この記事は、Metal Advent Calendar2016の8日目です。
これまで、MetalのGPUコンピューティングについて解説記事を書いてきました。
[iOS] MetalでGPUコンピューティング (1) 最小限のコードの記述と特性の把握
[iOS] MetalでGPUコンピューティング (2) 群知能
[iOS] MetalでGPUコンピューティング (3) MTLDevice
[iOS] MetalでGPUコンピューティング (4) MTKView
本記事では、前回に引き続きAppleが提供するサンプルコードの解説を行います。
扱うサンプルコードは、前回と同じライフゲームのアプリ、MetalGameOfLifeです。
MetalGameOfLife
今回は、サンプルコード内のMTLLibraryについて解説を行います。
MTLLibraryを用いることでGPU側の言語Metal shading languageの関数を、CPU側の言語Objective-CやSwiftで扱うことが可能になります。
MTLLibraryはクラスではなくプロトコルです。
MTLLibraryに従うオブジェクトは、Metal shading languangeのソースコードを含んでいます。
シェーダーファイル内にあるソースコードはビルド時にコンパイルされ、文字列で書かれたMSLのコードはランタイム時にコンパイルされます。
MTLLibraryのオブジェクトを生成するためには、MTLDeviceのメソッドを用います。

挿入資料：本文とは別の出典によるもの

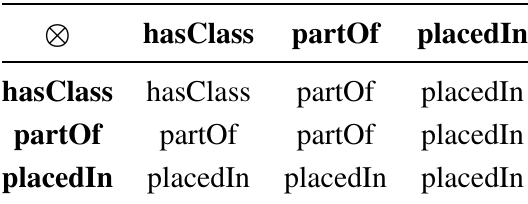
Table 2. Composition of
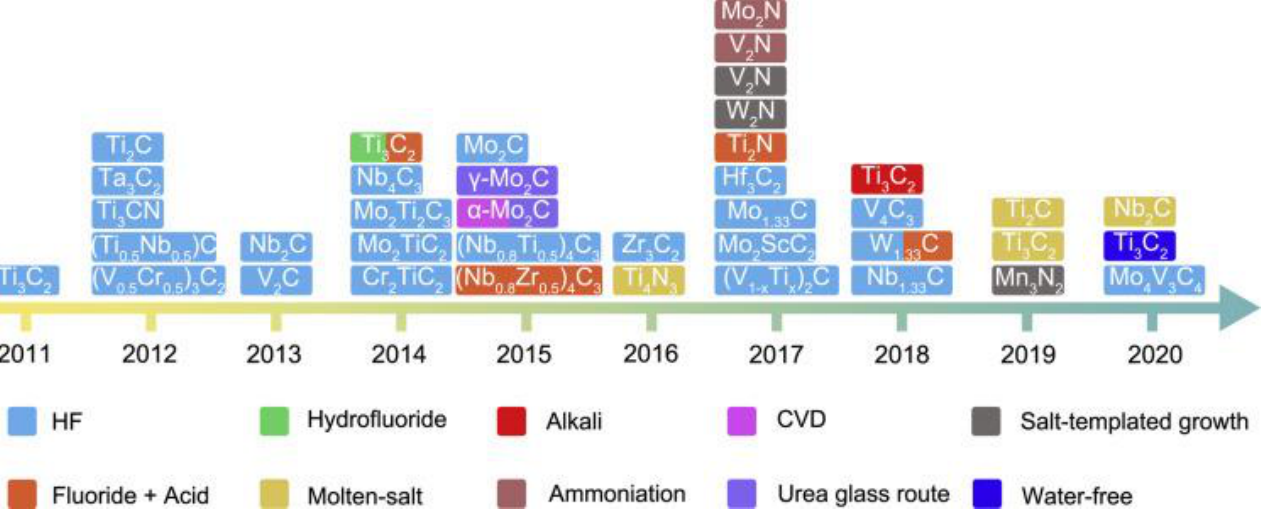
Figure 4. Timeline of a typical synthetic route for MXene in the past decade. Adapted with permis- sion [13]. Copyright 2021, Elsevier.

コンパイル済みのバイナリからライブラリを作る場合は、以下のメソッドのどれかを用います。
- newDefaultLibrary()
- makeLibrary(filepath:)
- makeLibrary(data:)
また、ランタイムでテキストからコンパイルしライブラリを作る場合は、以下のメソッドのどれかを用います。
- makeLibrary(source:options:completionHandler:)
- makeLibrary(source:options:)
繰り返しになるのですが、このサンプルコードは、主に以下のファイルで構成されています。
AAPLRender.h
AAPLRender.m
AAPLViewController.h
AAPLViewController.m
Sharder.metal
このうち、AAPLRender.mには並列コンピューティング及び描画のCPU側のロジックが、Shader.metalには頂点シェーダー、フラグメントシェーダー、GPUコンピューティング用のシェーダーが書かれています。
ここからは、サンプルコード内におけるMTLLibraryの使用箇所を解説していきます。
AAPLRender.mに以下の記述があります。
@property (nonatomic, strong) id<MTLLibrary> library;
...
_library = [_device newDefaultLibrary];
MTLDeviceのnewDefaultLibraryメソッドにより、ライブラリが生成されています。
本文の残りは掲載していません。